I think she goes a little too far but do think her coverage (at Verdict, where Michael Dorf blogs, and her own blog) has been worthwhile. My personal take (and this applies to guns too btw) is that a middle path should be taken. Religion is an important thing and accommodations are appropriate. Up to a point.

I think the Wheaton College case is troubling on that front. To be blunt, it comes off both as greedy and hair-splitting. People who don't personally share that faith will lose patience while some might support a fair compromise. Like just submitting a form to an insurance company stating religious opposition.

Religion is not the only thing out there. Given what is at stake here, I understand the negative responses from some, but there are a lot of reasonable religious believers out there.

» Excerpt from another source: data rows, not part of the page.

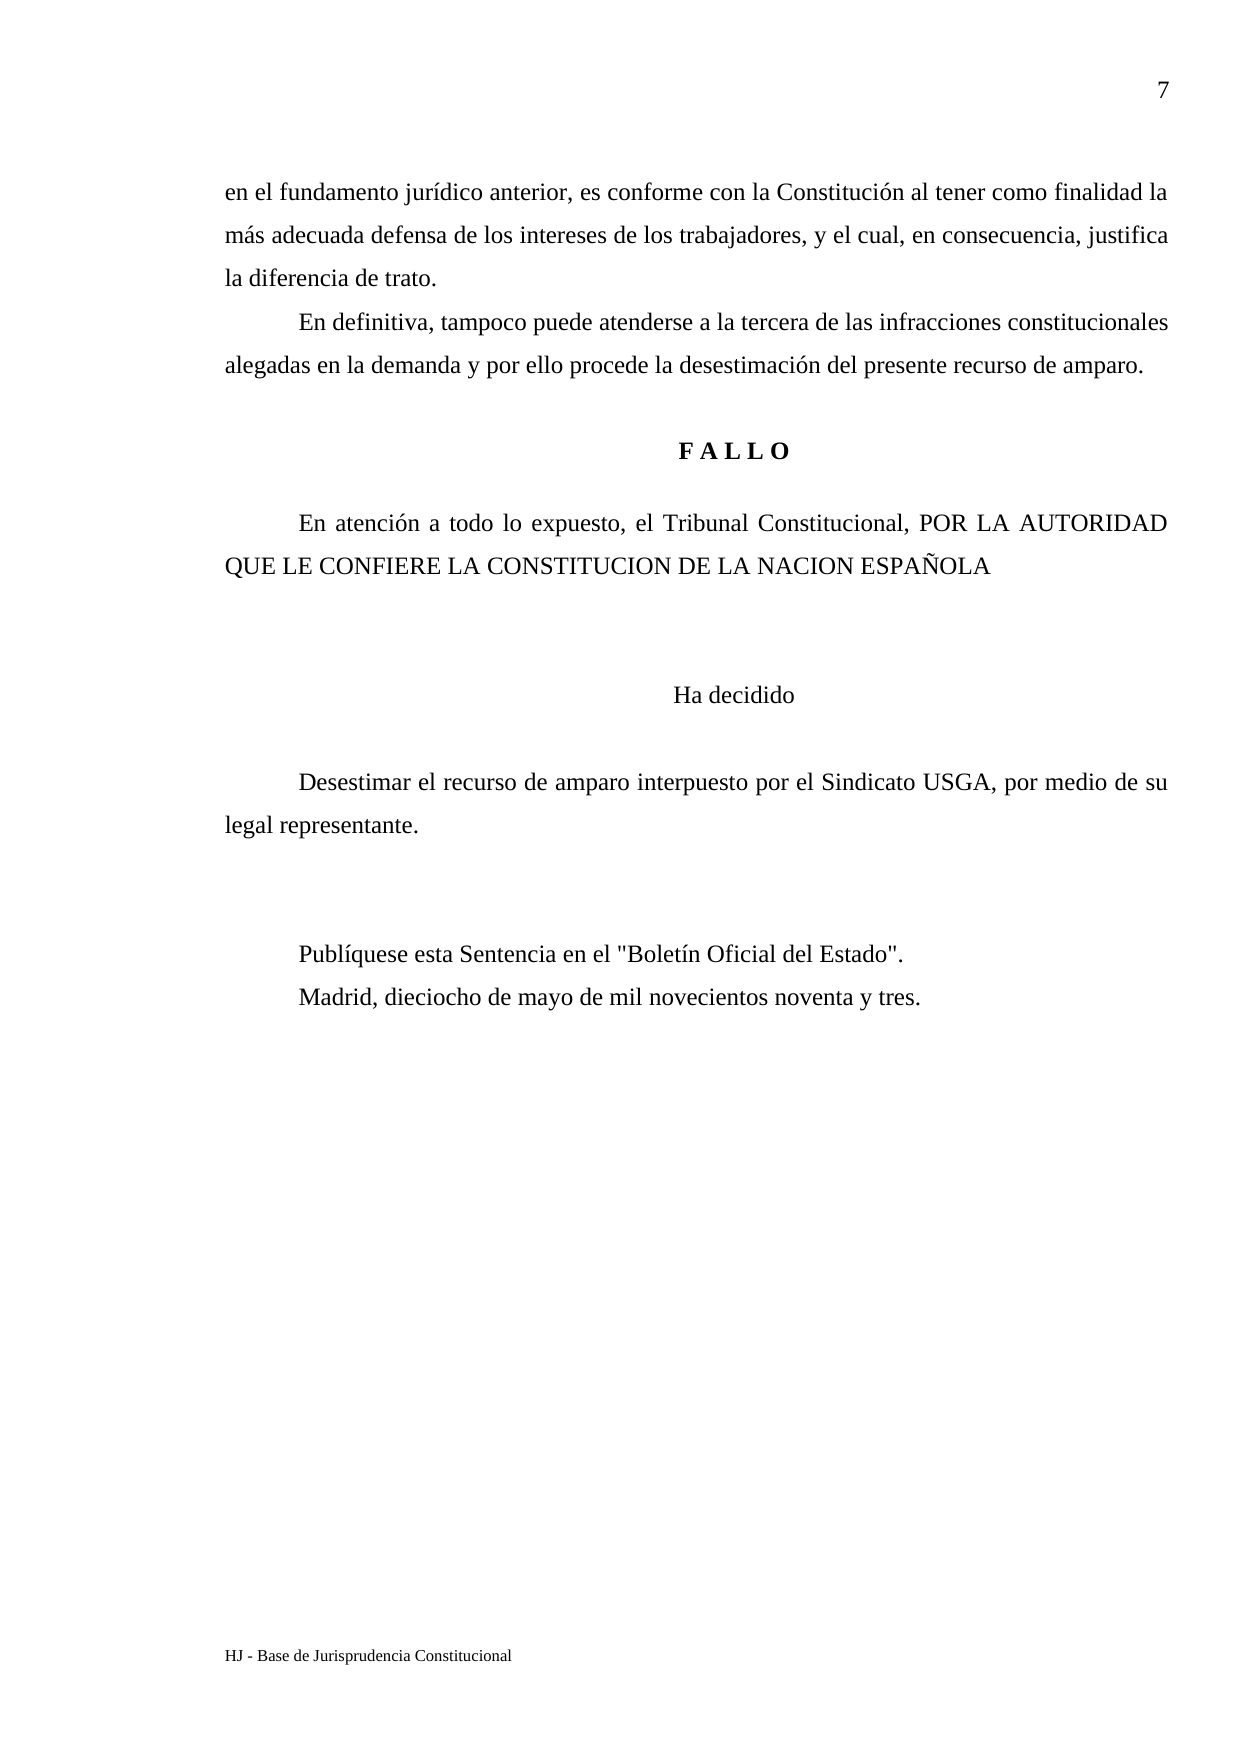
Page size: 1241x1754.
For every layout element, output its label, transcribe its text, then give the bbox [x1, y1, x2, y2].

subtitle F A L L O [224, 436, 1169, 465]
text En atención a todo lo expuesto, el Tribunal Constitucional, POR LA AUTORIDAD QUE LE CONFIERE LA CONSTITUCION DE LA NACION ESPAÑOLA [224, 508, 1169, 580]
text Madrid, dieciocho de mayo de mil novecientos noventa y tres. [224, 982, 1169, 1011]
text Ha decidido [224, 680, 1169, 709]
text Desestimar el recurso de amparo interpuesto por el Sindicato USGA, por medio de su legal representante. [224, 767, 1169, 838]
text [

The same applies to gun owners.

Heller was fairly reasonable on that front & SL seems to accept the result, if not the reasoning. What if instead of stating various things were reasonable regulations, it ruled in an open-ended way, with Kennedy alone as a fifth vote writing separately saying what was in the main opinion? I think it would have been a bit different.

BTW, Marty Lederman might be going off the deep end at this point. His latest is probably too much even for some law professors. Detail is good, but at some point too much. After all, it's just one little thing in a broad administrative state.

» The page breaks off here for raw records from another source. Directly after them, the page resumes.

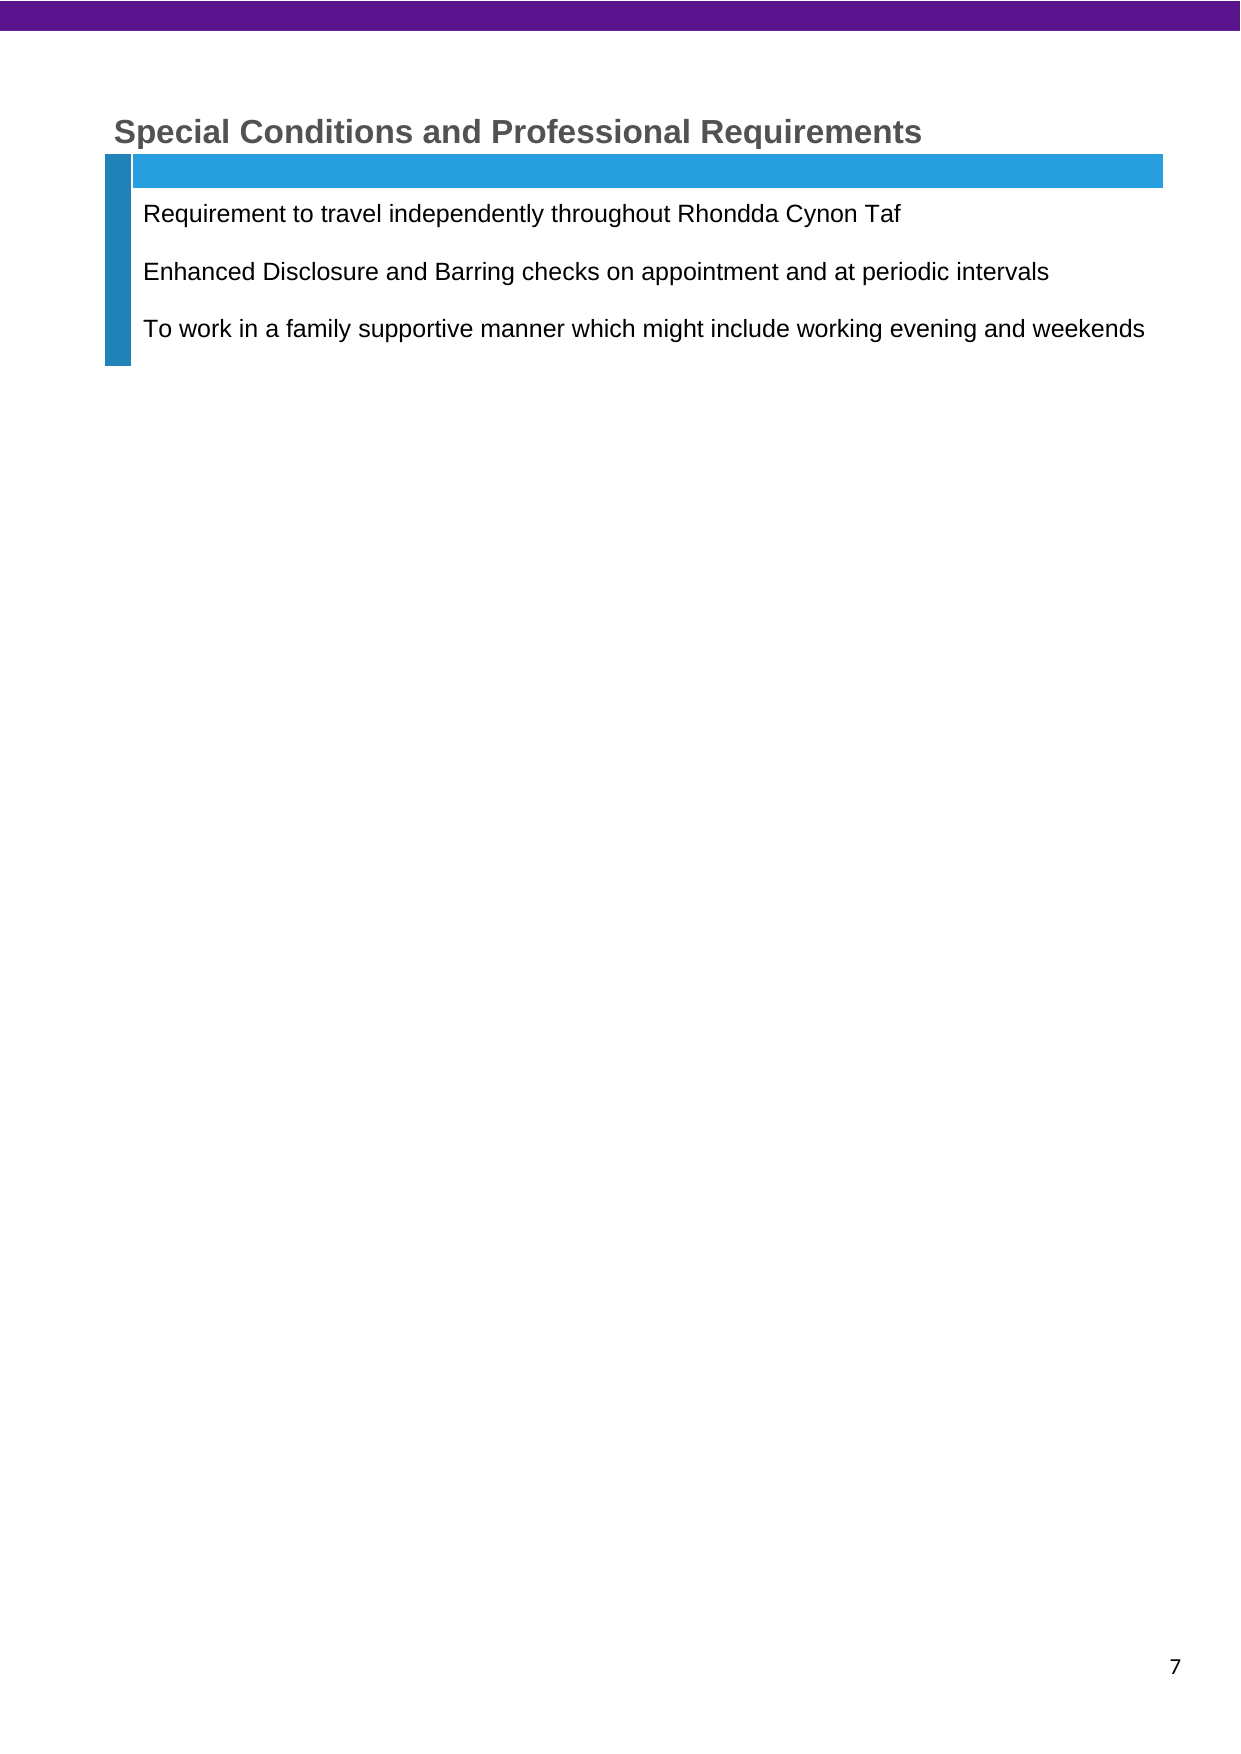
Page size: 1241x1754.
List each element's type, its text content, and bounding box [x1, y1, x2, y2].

table_header Special Conditions and Professional Requirements [105, 107, 1163, 149]
table_cell Requirement to travel independently throughout Rhondda Cynon Taf Enhanced Disclosure and Barring checks on appointment and at periodic intervals To work in a family supportive manner which might include working evening and weekends [133, 193, 1163, 366]
table_cell [105, 154, 131, 366]
table_cell [133, 154, 1163, 188]
picture [0, 1, 1240, 1754]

Anyway, being a law professor means theorizing, but basically it's a waiting game to see what happens. As is, I'm wary.
 

Speaking of wary, check out Maureen Dowd at the NYTimes today with her column "Who Do We Think We are?" loaded with a lot of depressing quotes/comments. One comment that stuck in my craw was this:

"Andrew Kohut, who has polled for Gallup and the Pew Research Center for over four decades, calls the mood 'chronic disillusionment.' He said that in this century we have had only three brief moments when a majority of Americans said they were satisfied with the way things were going: the month W. took office, right after the 9/11 attacks and the month we invaded Iraq."

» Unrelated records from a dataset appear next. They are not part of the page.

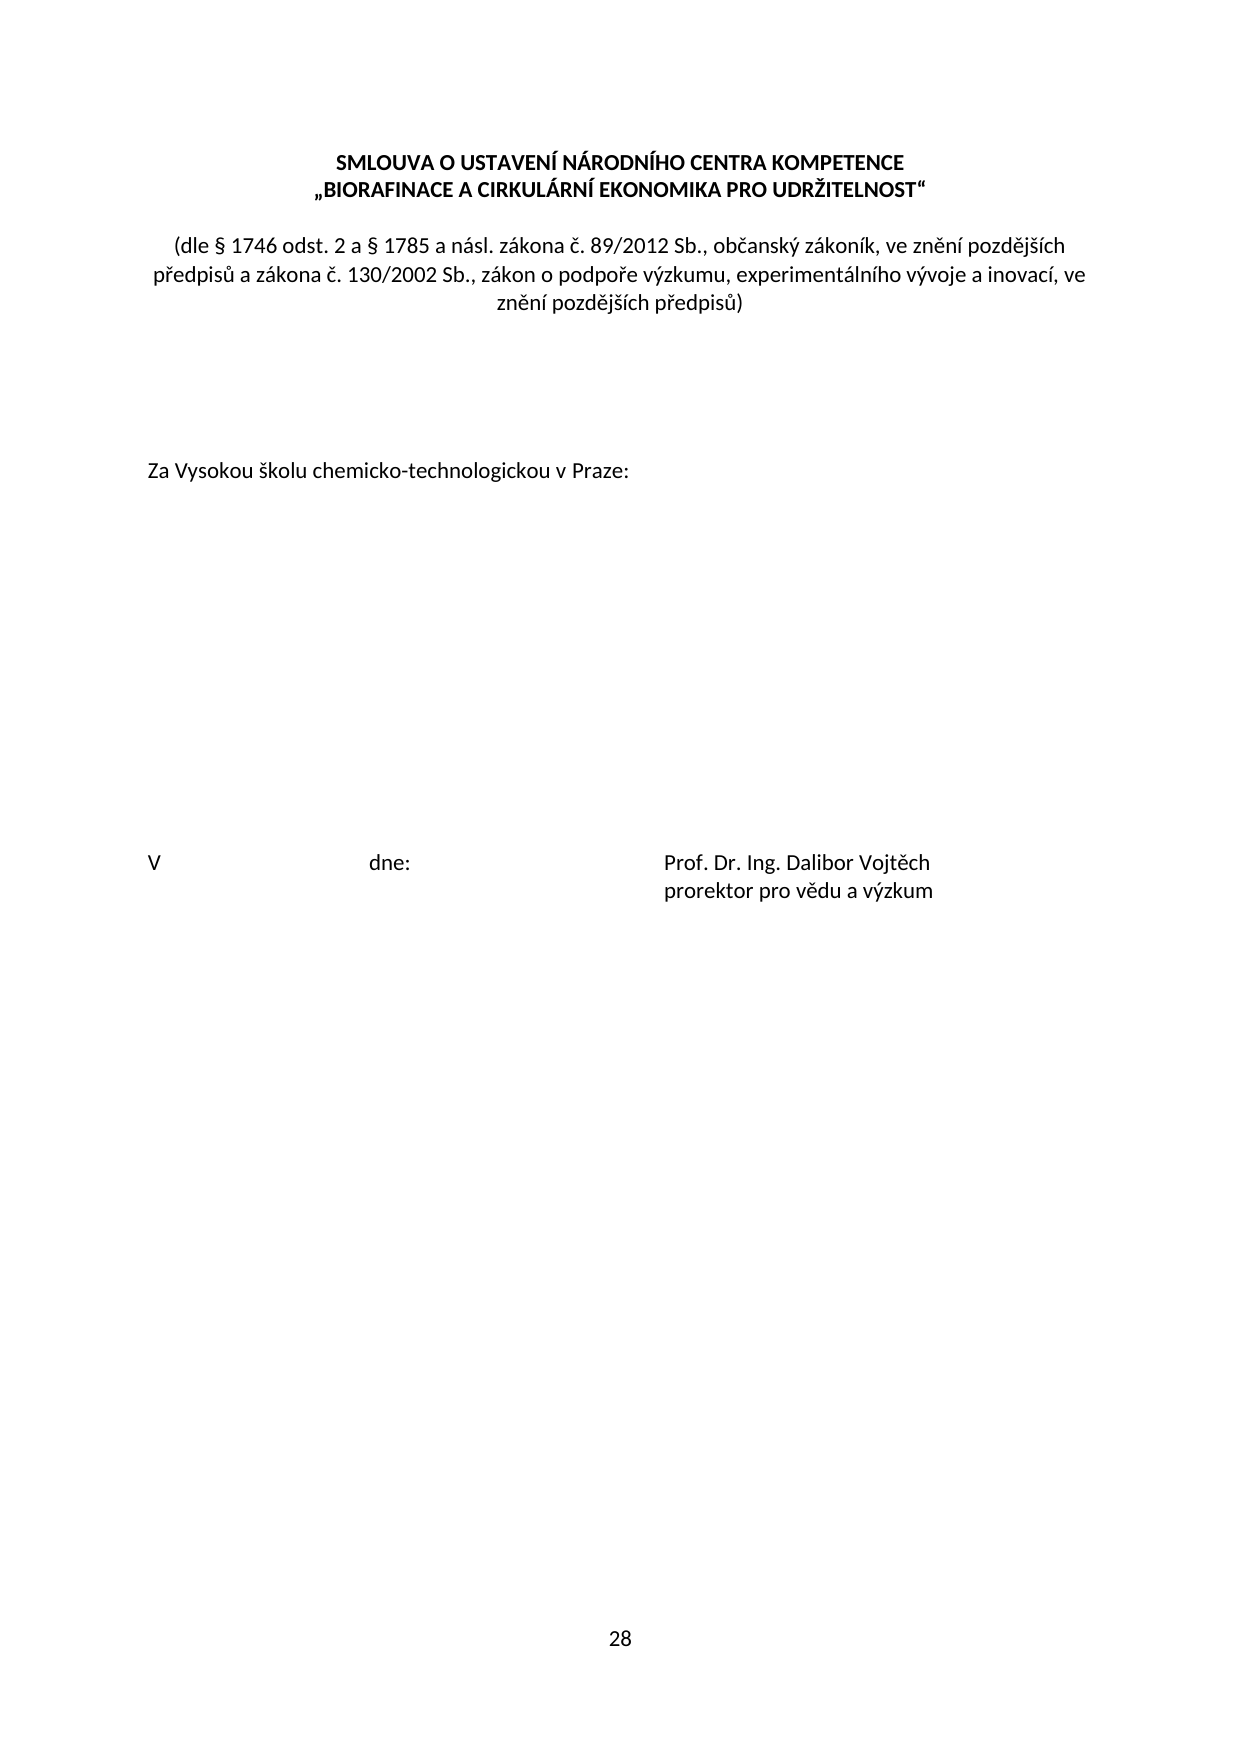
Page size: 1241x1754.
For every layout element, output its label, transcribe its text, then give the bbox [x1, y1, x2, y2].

text Za Vysokou školu chemicko-technologickou v Praze: [148, 456, 1093, 484]
title „BIORAFINACE A CIRKULÁRNÍ EKONOMIKA PRO UDRŽITELNOST“ [148, 176, 1093, 204]
text V dne: Prof. Dr. Ing. Dalibor Vojtěch [148, 848, 1093, 876]
text (dle § 1746 odst. 2 a § 1785 a násl. zákona č. 89/2012 Sb., občanský zákoník, ve znění pozdějších předpisů a zákona č. 130/2002 Sb., zákon o podpoře výzkumu, experimentálního vývoje a inovací, ve znění pozdějších předpisů) [148, 232, 1093, 316]
text prorektor pro vědu a výzkum [148, 876, 1093, 904]
title SMLOUVA O USTAVENÍ NÁRODNÍHO CENTRA KOMPETENCE [148, 148, 1093, 176]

These moments were low points for many of us. And political dysfunction has settled in, with the Roberts Court's contributions. So where in Article III or elsewhere in the Constitution is it provided that judicial supremacy reigns horizontally over the elected Executive and Legislative branches? Surely not the Supremacy Clause which is vertical, over the lower federal courts, states, etc.
 

The McClain/Fleming article does a good job as far as it goes. But if fails to set forth the 2nd A absolutist position to show that it includes unregulated non-state militia as potential insurrectionists against state and/or the central government. Article IV, Section 4 of the Constitution:

"Section 4.
The United States shall guarantee to every state in this union a republican form of government, and shall protect each of them against invasion; and on application of the legislature, or of the executive (when the legislature cannot be convened) against domestic violence."

may be a means to address such potential insurrections, but this can be thwarted by Congress fearful of the NRA. Alas, political dysfunction may reign and not rain on the 2nd A absolutists' parade.

While both Heller and McDonald dicta may justify responsibility and regulation of the 2nd A, what if the states fail to provide for such and welcome the wild, wild west? Is the Court limited by federalism from doing anything? And Section 4 of Article IV is limited by the political dysfunction of Congress.



 

E.J. Dionne, Jr.'s WaPo column "It's time for progressives to reclaim the Constitution" picks up on Joey Fishkin and William Forbath's article "Anti-Oligarchy Constitution" that Fishkin had provided a link to in an earlier post by him at this Blog. The article addresses historically inequality in America. Perhaps Jack or Sandy will provided a post with direct links to both the article and Dionne's column. Fishkin posts occasionally at this Blog but comments are not provided for. I appreciate his posts here.